Everything in the listing below should be repeated exactly, apart from the pictures.

# [RECORDS SUPPLIED]

◆ ◆ ◆

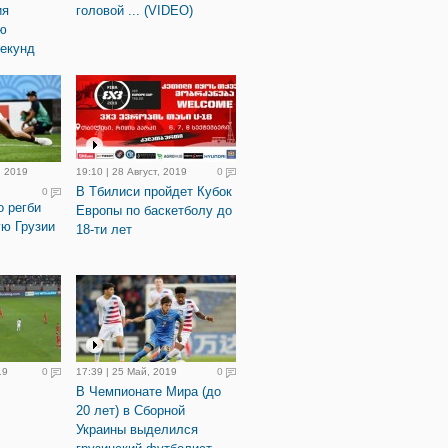
ия
головой ... (VIDEO)
ю
секунд
, 2019
19:10 | 28 Август, 2019
0
В Тбилиси пройдет Кубок
0
о регби
Европы по баскетболу до
ю Грузии
18-ти лет
19
0
17:39 | 25 Май, 2019
0
В Чемпионате Мира (до
20 лет) в Сборной
Украины выделился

◆ ◆ ◆

# [WORKED SOLUTION]
ия
головой ... (VIDEO)
ю
секунд
, 2019
19:10 | 28 Август, 2019
0
В Тбилиси пройдет Кубок
0
о регби
Европы по баскетболу до
ю Грузии
18-ти лет
19
0
17:39 | 25 Май, 2019
0
В Чемпионате Мира (до
20 лет) в Сборной
Украины выделился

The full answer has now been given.